No pictures are to be included when the entries below are reproduced exactly.

(Collected data)
BEGIN

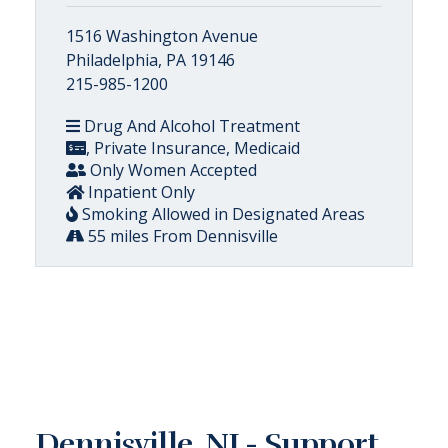
1516 Washington Avenue
Philadelphia, PA 19146
215-985-1200
Drug And Alcohol Treatment
, Private Insurance, Medicaid
Only Women Accepted
Inpatient Only
Smoking Allowed in Designated Areas
55 miles From Dennisville
Dennisville, NJ - Support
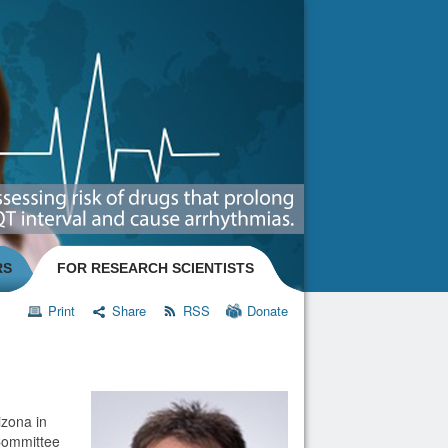
RS
FOR RESEARCH SCIENTISTS
Print
Share
RSS
Donate
izona in
Committee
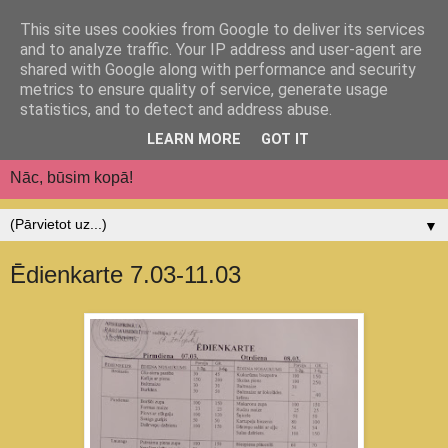
This site uses cookies from Google to deliver its services
Jēkabpils pilsētas
and to analyze traffic. Your IP address and user-agent are
shared with Google along with performance and security
pirmsskolas izglītības
metrics to ensure quality of service, generate usage
statistics, and to detect and address abuse.
iestāde "Auseklītis"
LEARN MORE
GOT IT
Nāc, būsim kopā!
▼
Ēdienkarte 7.03-11.03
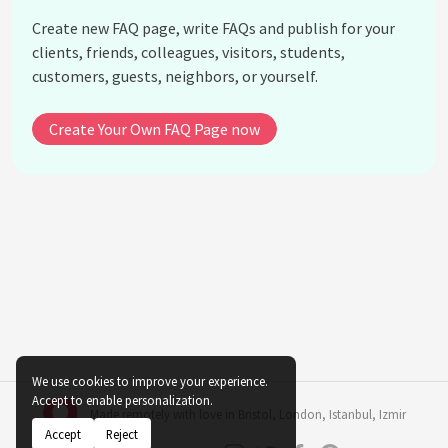
What are the water requirements for indigenous
Create new FAQ page, write FAQs and publish for your
indoor plants?
clients, friends, colleagues, visitors, students,
Can indigenous indoor plants be propagated
customers, guests, neighbors, or yourself.
easily?
Do indigenous indoor plants attract pests?
Create Your Own FAQ Page now
What are some common misconceptions about
indigenous indoor plants?
How do I create an ideal indoor environment for
indigenous plants?
Can I combine indigenous plants with non-native
species in indoor settings?
See all questions about Indigenous Indoor Plant
Varieties
We use cookies to improve your experience.
Accept to enable personalization.
Made remotely with love in
Bristol
,
London
,
Istanbul
,
Izmir
Accept
Reject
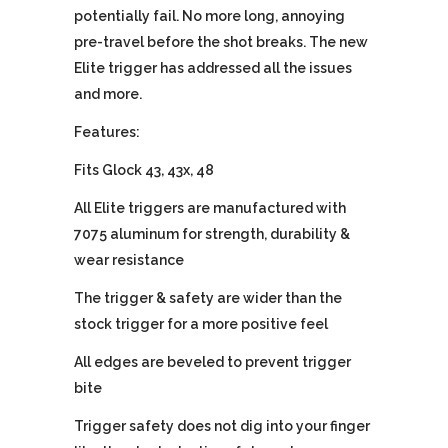
potentially fail. No more long, annoying
pre-travel before the shot breaks. The new
Elite trigger has addressed all the issues
and more.
Features:
Fits Glock 43, 43x, 48
All Elite triggers are manufactured with
7075 aluminum for strength, durability &
wear resistance
The trigger & safety are wider than the
stock trigger for a more positive feel
All edges are beveled to prevent trigger
bite
Trigger safety does not dig into your finger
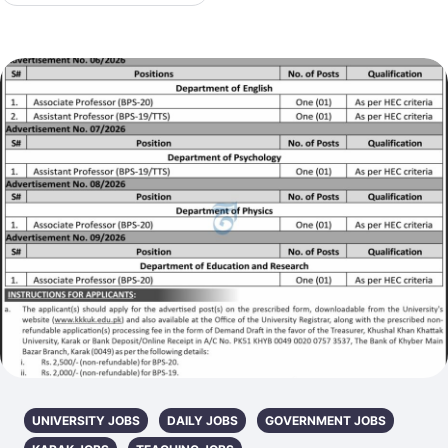
UNIVERSITY JOBS
DAILY JOBS
GOVERNMENT JOBS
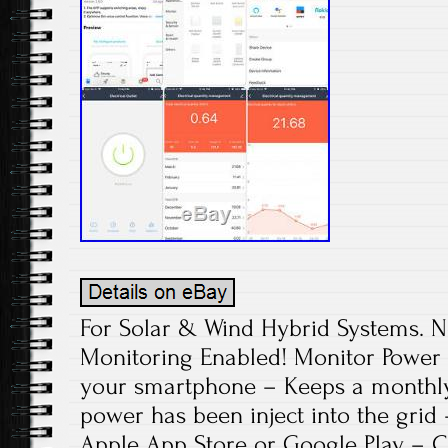
For Solar & Wind Hybrid Systems. N
Monitoring Enabled! Monitor Power 
your smartphone – Keeps a monthl
power has been inject into the grid
Apple App Store or Google Play – 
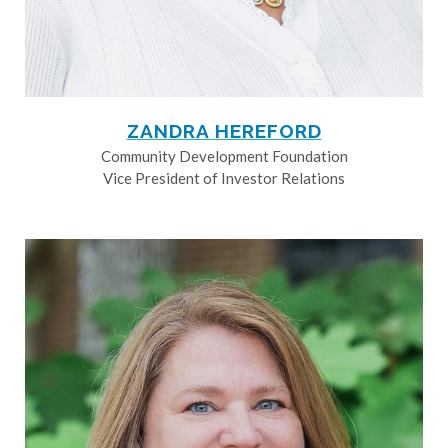
ZANDRA HEREFORD
Community Development Foundation
Vice President of Investor Relations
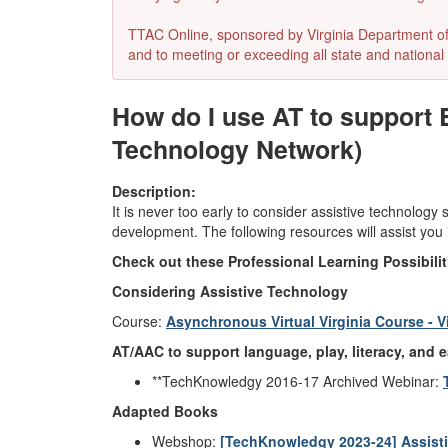
TTAC Online, sponsored by Virginia Department of E
and to meeting or exceeding all state and national 
How do I use AT to support 
Technology Network)
Description:
It is never too early to consider assistive technology
development. The following resources will assist you
Check out these Professional Learning Possibili
Considering Assistive Technology
Course:
Asynchronous Virtual Virginia Course - V
AT/AAC to support language, play, literacy, and e
**TechKnowledgy 2016-17 Archived Webinar:
Adapted Books
Webshop:
[TechKnowledgy 2023-24] Assistiv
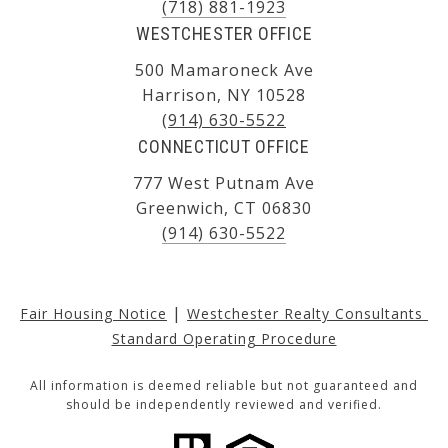
(718) 881-1923
WESTCHESTER OFFICE
500 Mamaroneck Ave
Harrison, NY 10528
(914) 630-5522
CONNECTICUT OFFICE
777 West Putnam Ave
Greenwich, CT 06830
(914) 630-5522
|
Fair Housing Notice
Westchester Realty Consultants 
Standard Operating Procedure
All information is deemed reliable but not guaranteed and
should be independently reviewed and verified.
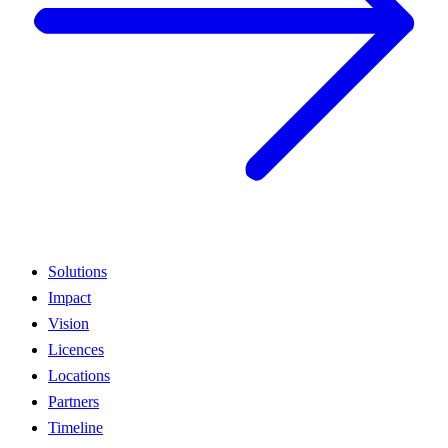
Solutions
Impact
Vision
Licences
Locations
Partners
Timeline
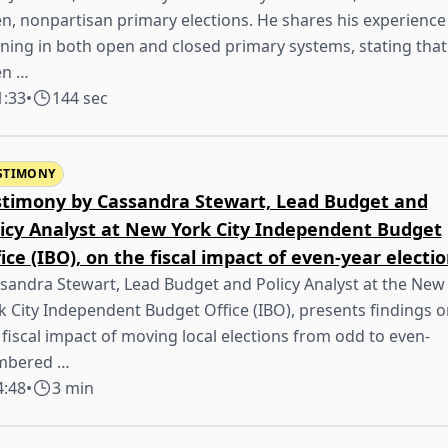
n, nonpartisan primary elections. He shares his experience
ning in both open and closed primary systems, stating that
en …
1:33
•
144 sec
STIMONY
stimony by Cassandra Stewart, Lead Budget and
licy Analyst at New York City Independent Budget
ice (IBO), on the fiscal impact of even-year electi
sandra Stewart, Lead Budget and Policy Analyst at the New
k City Independent Budget Office (IBO), presents findings o
 fiscal impact of moving local elections from odd to even-
mbered …
4:48
•
3 min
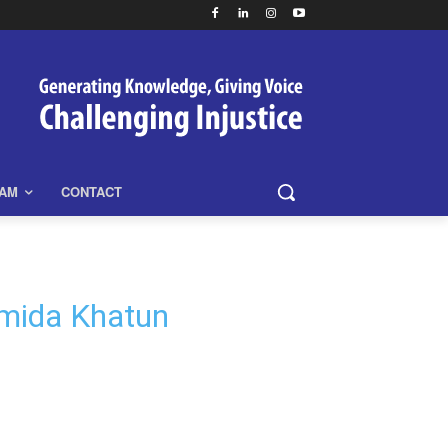
EAM
CONTACT
ahmida Khatun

END

**Output**
1516 Washington Avenue
Philadelphia, PA 19146
215-985-1200
Drug And Alcohol Treatment
, Private Insurance, Medicaid
Only Women Accepted
Inpatient Only
Smoking Allowed in Designated Areas
55 miles From Dennisville
Dennisville, NJ - Support
RS
FOR RESEARCH SCIENTISTS
Print
Share
RSS
Donate
izona in
Committee
This site uses cookies from Google to deliver its services
Jēkabpils pilsētas
and to analyze traffic. Your IP address and user-agent are
shared with Google along with performance and security
pirmsskolas izglītības
metrics to ensure quality of service, generate usage
statistics, and to detect and address abuse.
iestāde "Auseklītis"
LEARN MORE
GOT IT
Nāc, būsim kopā!
▼
Ēdienkarte 7.03-11.03
What are the water requirements for indigenous
Create new FAQ page, write FAQs and publish for your
indoor plants?
clients, friends, colleagues, visitors, students,
Can indigenous indoor plants be propagated
customers, guests, neighbors, or yourself.
easily?
Do indigenous indoor plants attract pests?
Create Your Own FAQ Page now
What are some common misconceptions about
indigenous indoor plants?
How do I create an ideal indoor environment for
indigenous plants?
Can I combine indigenous plants with non-native
species in indoor settings?
See all questions about Indigenous Indoor Plant
Varieties
We use cookies to improve your experience.
Accept to enable personalization.
Made remotely with love in
Bristol
,
London
,
Istanbul
,
Izmir
Accept
Reject
potentially fail. No more long, annoying
pre-travel before the shot breaks. The new
Elite trigger has addressed all the issues
and more.
Features:
Fits Glock 43, 43x, 48
All Elite triggers are manufactured with
7075 aluminum for strength, durability &
wear resistance
The trigger & safety are wider than the
stock trigger for a more positive feel
All edges are beveled to prevent trigger
bite
Trigger safety does not dig into your finger
UNIVERSITY JOBS
DAILY JOBS
GOVERNMENT JOBS
For Solar & Wind Hybrid Systems. N
Monitoring Enabled! Monitor Power 
your smartphone – Keeps a monthl
power has been inject into the grid
Apple App Store or Google Play – 
ZANDRA HEREFORD
Community Development Foundation
Vice President of Investor Relations
TTAC Online, sponsored by Virginia Department of E
and to meeting or exceeding all state and national 
How do I use AT to support 
Technology Network)
Description:
It is never too early to consider assistive technology
development. The following resources will assist you
Check out these Professional Learning Possibili
Considering Assistive Technology
Course:
Asynchronous Virtual Virginia Course - V
AT/AAC to support language, play, literacy, and e
**TechKnowledgy 2016-17 Archived Webinar:
Adapted Books
Webshop:
[TechKnowledgy 2023-24] Assistiv
(718) 881-1923
WESTCHESTER OFFICE
500 Mamaroneck Ave
Harrison, NY 10528
(914) 630-5522
CONNECTICUT OFFICE
777 West Putnam Ave
Greenwich, CT 06830
(914) 630-5522
|
Fair Housing Notice
Westchester Realty Consultants 
Standard Operating Procedure
All information is deemed reliable but not guaranteed and
should be independently reviewed and verified.
Solutions
Impact
Vision
Licences
Locations
Partners
Timeline
n, nonpartisan primary elections. He shares his experience
ning in both open and closed primary systems, stating that
en …
1:33
•
144 sec
STIMONY
stimony by Cassandra Stewart, Lead Budget and
licy Analyst at New York City Independent Budget
ice (IBO), on the fiscal impact of even-year electi
sandra Stewart, Lead Budget and Policy Analyst at the New
k City Independent Budget Office (IBO), presents findings o
 fiscal impact of moving local elections from odd to even-
mbered …
4:48
•
3 min
EAM
CONTACT
ahmida Khatun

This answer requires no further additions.